Windstream has joined the Open Network Automation Platform (ONAP) Project, signaling the telco’s desire to set the stage to implement software-defined networking and network functions virtualization across its network architecture.
The service provider was one of several companies, including Juniper and Red Hat that recently joined ONAP as a member.
ONAP is the result of the merger earlier this year of ECOMP and the Open Orchestrator Project (OPEN-O) under the auspices of the Linux Foundation. Through its efforts to develop a common open source framework for network automation, ONAP is becoming one of the key vehicles for minimizing the fragmentation within the SDN market.

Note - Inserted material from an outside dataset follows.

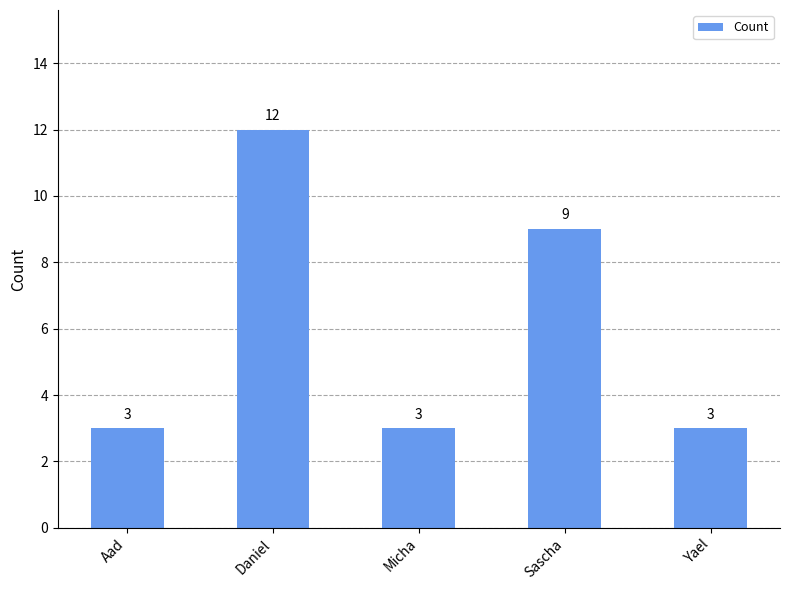

Reading left to right, what are all the values shown in this chart?

Aad=3	Daniel=12	Micha=3	Sascha=9	Yael=3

Already, Windstream is moving towards a virtualized network environment, starting with its optical network.
The service provider recently introduced SDNow (Software Defined Network Orchestrated Waves) for wholesale content and service provider customers. Set to be launched five major third-party carrier neutral data centers in Chicago, Dallas, the Ashburn, Virginia, area, Miami and Atlanta, Windstream plans to expand SDNow to 50 additional locations this summer.
Windstream set the pace for its SDN plans last year when it employed Ciena’s Blue Planet to automate how it delivers wavelength services across its multi-vendor optical network.
As Windstream continues to migrate towards SDN, the service provider will be able to leverage ONAP resources to maximize the technology standardization and adoption required in a complex, multi-vendor environment.
While the data center is the first application, Windstream indicated it could apply SDN and NFV to accommodate an array of residential, small to medium business, enterprise and wholesale services. Additionally, the service provider can further develop operational benefits such as automation and acceleration for both service ordering and installation.
“Combined with our rapid advances in SDN, Windstream’s participation in ONAP increases the value of our network for all of our customers, as we move to virtualization and cloud-based technologies that offer affordable and efficient next-generation services,” said Art Nichols, VP of network architecture and technology for Windstream, in a release. “For example, not only does our SDNow solution offer automation and accelerated service delivery, but it forges the path that will allow us to deliver flexible, on-demand services across our multi-vendor network ecosystem.”